Reply only with how many lines in these entries hold the string "gard".

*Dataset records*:
---

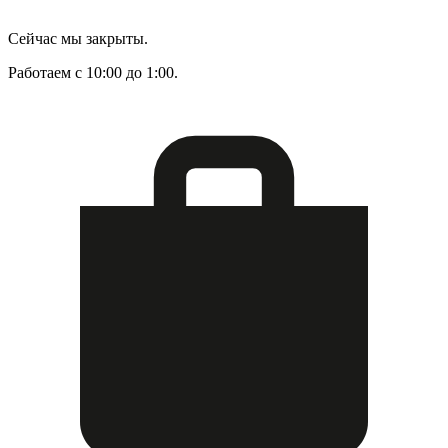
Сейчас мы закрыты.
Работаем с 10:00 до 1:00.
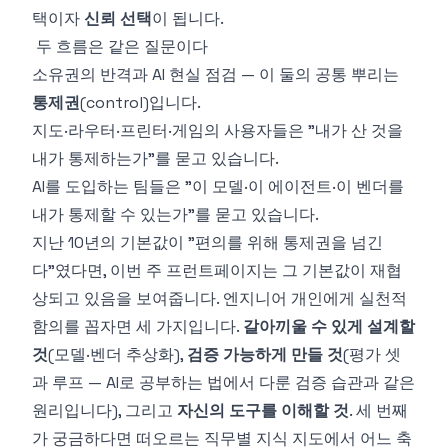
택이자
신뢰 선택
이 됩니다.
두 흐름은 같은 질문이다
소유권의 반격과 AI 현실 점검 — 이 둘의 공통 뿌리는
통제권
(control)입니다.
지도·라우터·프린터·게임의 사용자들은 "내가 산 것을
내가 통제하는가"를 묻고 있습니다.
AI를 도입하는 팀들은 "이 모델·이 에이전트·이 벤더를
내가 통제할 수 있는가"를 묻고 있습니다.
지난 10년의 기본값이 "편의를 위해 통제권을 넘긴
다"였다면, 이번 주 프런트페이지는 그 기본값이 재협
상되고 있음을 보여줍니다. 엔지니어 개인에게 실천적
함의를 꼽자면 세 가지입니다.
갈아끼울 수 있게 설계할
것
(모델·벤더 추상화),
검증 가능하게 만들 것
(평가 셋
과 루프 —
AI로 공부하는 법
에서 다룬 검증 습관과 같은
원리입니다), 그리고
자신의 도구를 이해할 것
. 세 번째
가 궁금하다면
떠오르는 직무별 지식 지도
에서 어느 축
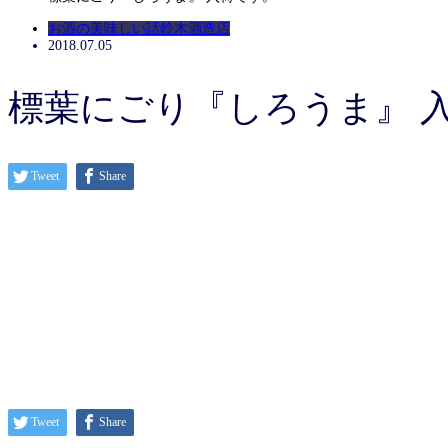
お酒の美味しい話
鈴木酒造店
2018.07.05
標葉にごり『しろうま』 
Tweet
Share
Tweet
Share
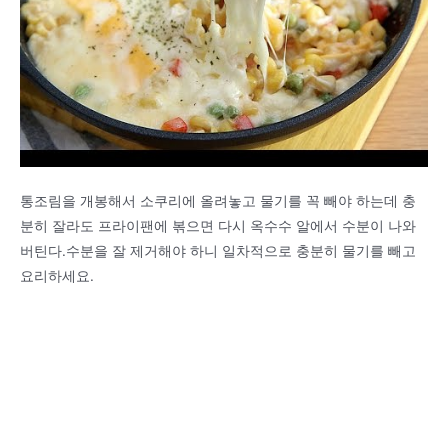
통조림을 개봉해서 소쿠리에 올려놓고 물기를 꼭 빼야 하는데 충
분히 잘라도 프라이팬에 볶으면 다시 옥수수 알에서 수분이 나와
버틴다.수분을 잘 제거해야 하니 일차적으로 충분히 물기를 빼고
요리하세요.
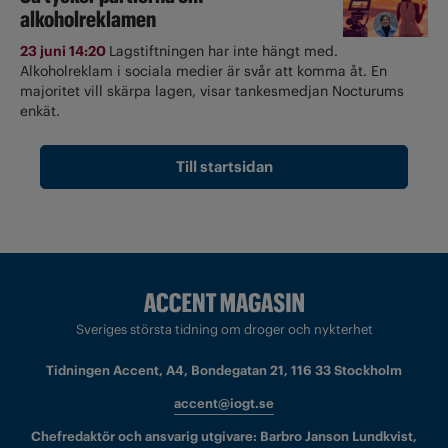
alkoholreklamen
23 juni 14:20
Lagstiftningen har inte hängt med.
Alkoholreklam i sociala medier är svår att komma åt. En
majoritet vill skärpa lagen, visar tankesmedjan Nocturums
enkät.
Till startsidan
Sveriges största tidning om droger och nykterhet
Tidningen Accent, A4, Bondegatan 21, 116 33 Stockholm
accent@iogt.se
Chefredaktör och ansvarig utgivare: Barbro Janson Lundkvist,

---

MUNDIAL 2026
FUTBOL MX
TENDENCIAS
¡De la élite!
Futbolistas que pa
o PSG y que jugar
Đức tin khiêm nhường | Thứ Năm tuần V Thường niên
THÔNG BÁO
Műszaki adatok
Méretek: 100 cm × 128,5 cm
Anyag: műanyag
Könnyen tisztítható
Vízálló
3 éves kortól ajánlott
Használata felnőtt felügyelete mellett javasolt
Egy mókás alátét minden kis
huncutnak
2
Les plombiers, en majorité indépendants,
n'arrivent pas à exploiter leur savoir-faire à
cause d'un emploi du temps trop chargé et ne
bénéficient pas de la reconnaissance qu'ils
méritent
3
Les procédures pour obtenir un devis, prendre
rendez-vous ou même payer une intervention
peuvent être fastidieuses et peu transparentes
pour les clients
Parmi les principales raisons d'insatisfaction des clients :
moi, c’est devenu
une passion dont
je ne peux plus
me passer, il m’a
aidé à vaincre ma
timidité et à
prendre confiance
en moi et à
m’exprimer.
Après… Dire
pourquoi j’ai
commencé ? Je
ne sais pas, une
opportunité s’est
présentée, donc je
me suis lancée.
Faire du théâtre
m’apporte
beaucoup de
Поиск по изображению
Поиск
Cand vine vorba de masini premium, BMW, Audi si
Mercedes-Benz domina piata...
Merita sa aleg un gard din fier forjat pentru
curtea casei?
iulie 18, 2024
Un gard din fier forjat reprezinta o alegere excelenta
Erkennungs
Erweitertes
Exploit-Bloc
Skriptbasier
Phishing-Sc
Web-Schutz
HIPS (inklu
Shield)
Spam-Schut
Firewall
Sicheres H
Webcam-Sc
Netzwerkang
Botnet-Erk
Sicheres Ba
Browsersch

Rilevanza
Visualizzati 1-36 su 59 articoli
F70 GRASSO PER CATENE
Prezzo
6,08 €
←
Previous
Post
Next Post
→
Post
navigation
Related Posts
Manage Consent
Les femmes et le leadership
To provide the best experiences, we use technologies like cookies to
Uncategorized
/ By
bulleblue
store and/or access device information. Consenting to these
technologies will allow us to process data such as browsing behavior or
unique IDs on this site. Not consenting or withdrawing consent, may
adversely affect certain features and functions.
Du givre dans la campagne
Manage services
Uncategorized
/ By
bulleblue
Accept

---

*ANSWER TO THE PROBLEM*:
2